Estimations of giant dipole resonance parameters using artificial neural network


Ozdogan H., Üncü Y. A., Karaman O., Şekerci M., Kaplan A.

APPLIED RADIATION AND ISOTOPES, cilt.169, 2021 (SCI-Expanded) identifier identifier identifier

  • Yayın Türü: Makale / Tam Makale
  • Cilt numarası: 169
  • Basım Tarihi: 2021
  • Doi Numarası: 10.1016/j.apradiso.2020.109581
  • Dergi Adı: APPLIED RADIATION AND ISOTOPES
  • Derginin Tarandığı İndeksler: Science Citation Index Expanded (SCI-EXPANDED), Scopus, Academic Search Premier, Aquatic Science & Fisheries Abstracts (ASFA), Chemical Abstracts Core, Chimica, Compendex, EMBASE, Food Science & Technology Abstracts, INSPEC, MEDLINE, Pollution Abstracts
  • Anahtar Kelimeler: Photo-nuclear interaction, GDR parameters, Artificial neural network, Levenberg-marquardt, TALYS 1.95
  • Akdeniz Üniversitesi Adresli: Evet

Özet

In this study; Giant Dipole Resonance (GDR) parameters of the spherical nucleus have been estimated by using artificial neural network (ANN) algorithms.
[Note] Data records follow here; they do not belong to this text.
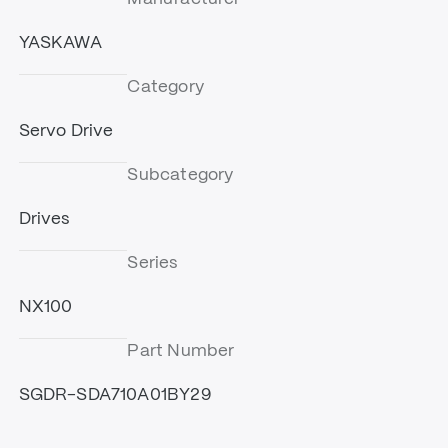
YASKAWA
Category
Servo Drive
Subcategory
Drives
Series
NX100
Part Number
SGDR-SDA710A01BY29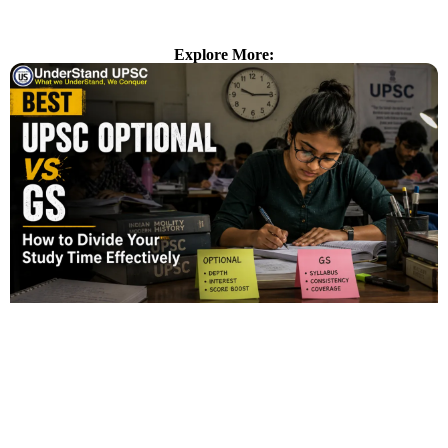
Explore More: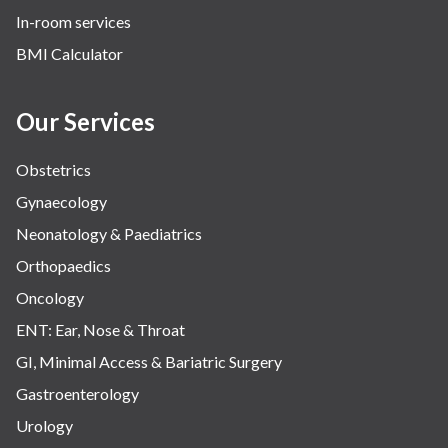
In-room services
Vascular
BMI Calculator
Water Birthing
Women Wellness
Our Services
Obstetrics
Gynaecology
Neonatology & Paediatrics
Orthopaedics
Oncology
ENT: Ear, Nose & Throat
GI, Minimal Access & Bariatric Surgery
Gastroenterology
Urology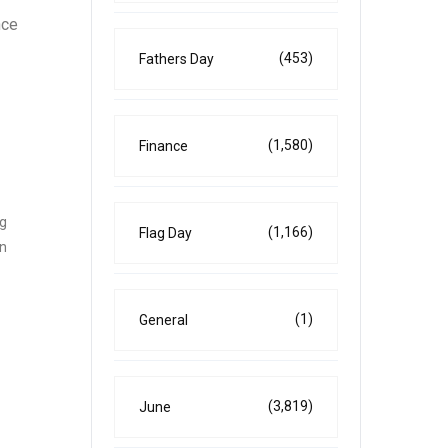
nce
(453)
Fathers Day
(1,580)
Finance
ng
(1,166)
Flag Day
on
(1)
General
(3,819)
June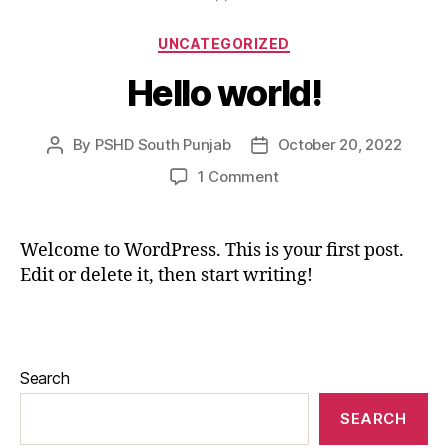
UNCATEGORIZED
Hello world!
By
PSHD South Punjab
October 20, 2022
1 Comment
Welcome to WordPress. This is your first post.
Edit or delete it, then start writing!
Search
SEARCH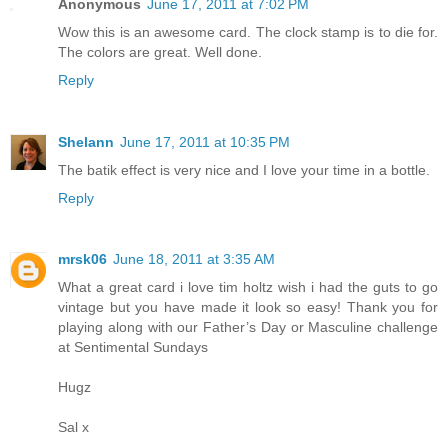
Anonymous
June 17, 2011 at 7:02 PM
Wow this is an awesome card. The clock stamp is to die for.
The colors are great. Well done.
Reply
Shelann
June 17, 2011 at 10:35 PM
The batik effect is very nice and I love your time in a bottle.
Reply
mrsk06
June 18, 2011 at 3:35 AM
What a great card i love tim holtz wish i had the guts to go
vintage but you have made it look so easy! Thank you for
playing along with our Father’s Day or Masculine challenge
at Sentimental Sundays
Hugz
Sal x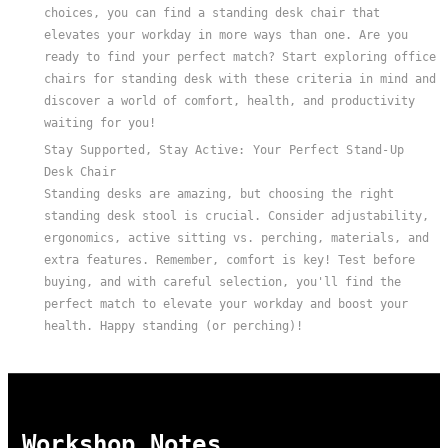
choices, you can find a standing desk chair that
elevates your workday in more ways than one. Are you
ready to find your perfect match? Start exploring office
chairs for standing desk with these criteria in mind and
discover a world of comfort, health, and productivity
waiting for you!
Stay Supported, Stay Active: Your Perfect Stand-Up
Desk Chair
Standing desks are amazing, but choosing the right
standing desk stool is crucial. Consider adjustability,
ergonomics, active sitting vs. perching, materials, and
extra features. Remember, comfort is key! Test before
buying, and with careful selection, you'll find the
perfect match to elevate your workday and boost your
health. Happy standing (or perching)!
Workshop Notes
The ANN training has been carried out with the Levenberg-Marquardt feed-forward algorithm in order to provide fast convergence and stability in ANN training and experimental data, taken from Reference Input Parameter Library (RIPL). R values of the system have been found as 0.99636, 0.94649, and 0.98318 for resonance energy, full width half maximum, and resonance cross-section, respectively. Obtained results have been compared with the GDR parameters which are taken from the literature. To validate our findings, newly acquired GDR parameters were then replaced with the existing GDR parameters in the TALYS 1.95 code and Nd142-146(gamma, n)Nd141-145 reaction cross-sections have been calculated and compared with the experimental data taken from the literature. As a result of the study, it has been shown that ANN algorithms can be used to calculate the GDR parameters in the absence of the experimental data.